Work request
Reproduce only this range: the line holding "Figure 7. The" through the last line of the data below, both included, exactly, with no pictures.

**** Supplied information

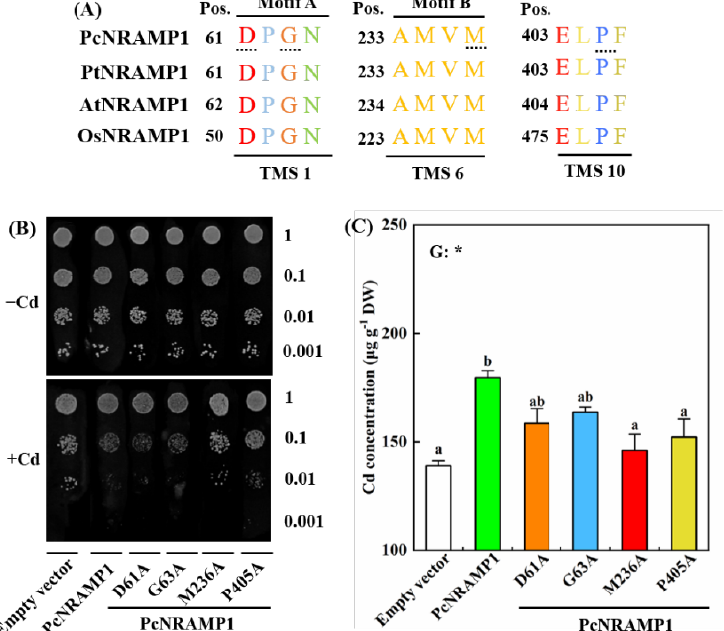
Figure 7. Transport activities of Cd of mutated PcNRAMP1 in yeast. ( A ) Sequence alignment of different transmembrane segments of PcNRAMP1 and its homologous proteins in P. trichocarpa (Pt), A.thaliana (At), and O.sativa (Os). TMS: transmembrane segments. Dashed line in panel ( A ): selected mutation sites. ( B ) The growth status of ∆ ycf1 transformed with empty vector, PcNRAMP1 , and the mutated PcNRAMP1 ( PcNRAMP1 D61A , PcNRAMP1 G63A , PcNRAMP1 M236A and PcNRAMP1 P405A ) under 0 ( −Cd) or 30 μM (+Cd) CdCl 2 for 4 days. ( C ) Cd concentration in yeast cells transformed with mutated PcNRAMP1 . Bars indicate means ± SE (n = 4). Different letters on the bars indicate significant differences. The p -value of the one-way ANOVA of genotypes (G) is also indicated. *: p < 0.05.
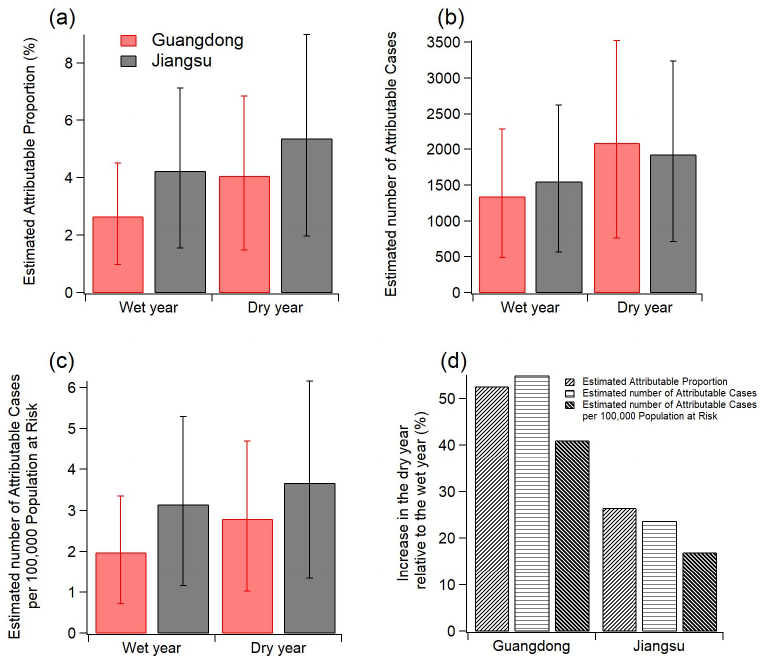
Figure 7. The health outcomes of ozone-related mortality for adults aged 30+: ( a ) attributable proportion due to long-term exposure to O 3 during the wet and dry years in Guangdong and Jiangsu provinces; ( b ) attributable cases due to long-term exposure to O 3 during the wet and dry years in Guangdong and Jiangsu provinces; ( c ) the number of attributable cases per 100,000 population at risk due to long-term exposure to O 3 during the wet and dry years in Guangdong and Jiangsu provinces; ( d ) the relative increase of the three indicators between the wet and the dry years in Guangdong and Jiangsu provinces.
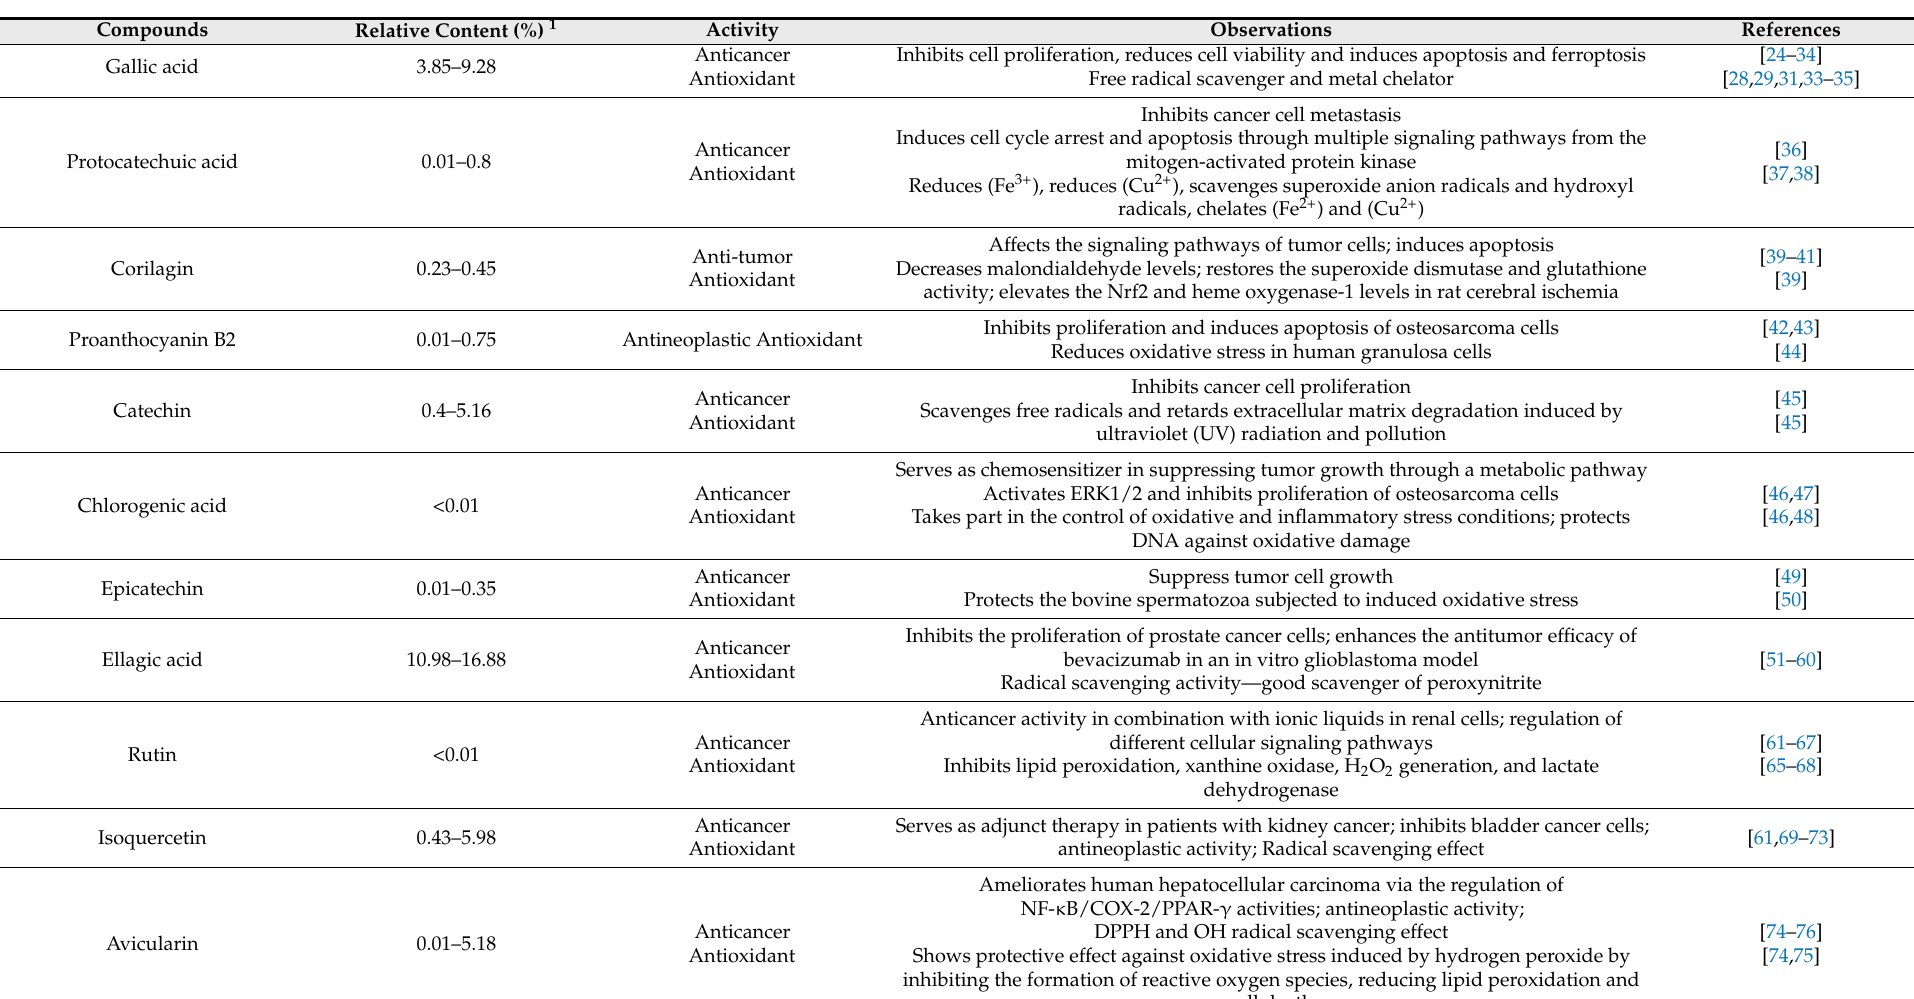
Table 1. Main compounds of wastewaters from Rosa damascena Mill., Rosa alba L., Rosa gallica L., and Rosa centifolia L., obtained by UHPLC-HRMS/MS analysis with clearly expressed healing, antineoplastic, and antioxidant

********

Exercise answer
Figure 7. The health outcomes of ozone-related mortality for adults aged 30+: ( a ) attributable proportion due to long-term exposure to O 3 during the wet and dry years in Guangdong and Jiangsu provinces; ( b ) attributable cases due to long-term exposure to O 3 during the wet and dry years in Guangdong and Jiangsu provinces; ( c ) the number of attributable cases per 100,000 population at risk due to long-term exposure to O 3 during the wet and dry years in Guangdong and Jiangsu provinces; ( d ) the relative increase of the three indicators between the wet and the dry years in Guangdong and Jiangsu provinces.
Table 1. Main compounds of wastewaters from Rosa damascena Mill., Rosa alba L., Rosa gallica L., and Rosa centifolia L., obtained by UHPLC-HRMS/MS analysis with clearly expressed healing, antineoplastic, and antioxidant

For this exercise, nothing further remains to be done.